Vlaams minister-president Bart Somers komt straks met zijn Septemberverklaring voor het parlement. De Vlaamse werkgevers zijn zenuwachtig. Wilson De Pril, directeur-generaal van Agoria Vlaanderen, de grootste werkgeversvereniging van Vlaanderen, vertolkt hun ongerustheid.

Met de Derde Industriële Revolutie voerde Vlaanderen in de jaren tachtig een innoverend beleid. De jonge autonome regio gaf blijk van visie en vooruitziendheid. Daarna dommelde Vlaanderen weg in het comfort van de internationale hoogconjunctuur, te zelfvoldaan vaak over zijn economische prestaties. Dat bewijst de nieuwe economische malaise. De industriële basis verzwakt, de werkloosheid stijgt. De overheid mist de trein, bij gebrek aan een economisch en industrieel beleid.

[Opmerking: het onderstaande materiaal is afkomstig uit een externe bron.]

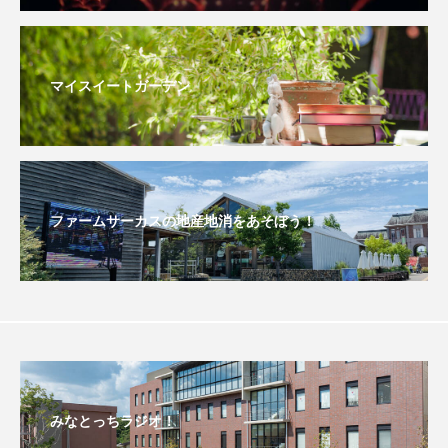
おいしいぱんぱんでんしゃ
おいしい絵本
マイスイートガーデン
おしえて絵本
おでかけ情報
おばあちゃんと僕の約束
おもいおいも
おーい、応為
お知らせ
かしこいエルゼ
ファームサーカスの地産地消をあそぼう！
かしこいグレーテル
かもめ食堂
がんを知り、がんを考える
きてみで東北
きもちはなにいろ？
くまぐみ
くるまのなかには？
けやき台中学校
みなとっちラジオ！
けやき台小学校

Het bedrijfsleven slaat aan het morren. Wilson De Pril, directeur-generaal van Agoria (ex-Fabrimetal), de werkgeversvereniging voor de metaal en de technologie, verwacht dat de nieuwe ploeg van Bart Somers (VLD) Vlaanderen opnieuw op de kaart zet.

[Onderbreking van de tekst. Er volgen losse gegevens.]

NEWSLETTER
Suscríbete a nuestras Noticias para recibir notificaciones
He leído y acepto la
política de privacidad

Wilson De Pril: ‘Volgens alle economische ratio’s is Vlaanderen over zijn hoogtepunt heen. Een industriële basis ontbreekt: met welk omgevingsklimaat willen wij de industrie ontwikkelen? Hoe buitenlandse investeringen aantrekken? Op welke manier jonge mensen opleiden? Niet alle brains mogen naar Amerika of Canada vluchten. Wij behoren niet meer tot de beste regio’s van Europa. Vlaanderen heeft geen eigen identiteit om zich in het buitenland te manifesteren. Duitse Länder als Baden-Württemberg doen het stukken beter. Als ik ga spreken, voor ondernemers maar ook voor ouders van een schoolcomité, vraag ik altijd waar Vlaanderen voor staat. Daar komt geen antwoord op, ja eventueel ‘gratis openbaar vervoer’. Het is toch een leemte als niemand kan zeggen waar Vlaanderen naartoe gaat? Het ontbreekt ons echt aan een politieke visie. Bovendien raken we politiek gemarginaliseerd.’

Gemarginaliseerd?

DE PRIL: Eén jaar voor de Vlaamse verkiezingen lopen een heleboel politici uit Vlaanderen weg. Politieke partijen hadden ze nodig op federaal niveau. In de Vlaamse regering blijft niet veel volk meer over, zelfs minister-president Patrick Dewael (VLD) is vertrokken. De Agalev-ministers zijn vervangen, de liberale verjongd, de socialistische minister vice-president is vertrokken, eigenlijk blijven voor ons alleen Renaat Landuyt (SP.A) en Dirk Van Mechelen (VLD) over – gelukkig is die laatste een dossiervreter die het bedrijfsleven kent en begrijpt. Die herschikking is natuurlijk een verzwakking. Ze wekt op zijn minst de indruk dat Vlaanderen een leerschool is voor de federale politiek. Zo valt geen beleid met een eigen Vlaamse identiteit te voeren. Met Gaston Geens’ ‘wat we zelf doen, doen we beter’ had Vlaanderen een eigen dynamiek. Nu dreigt de geloofwaardigheid aangetast te worden.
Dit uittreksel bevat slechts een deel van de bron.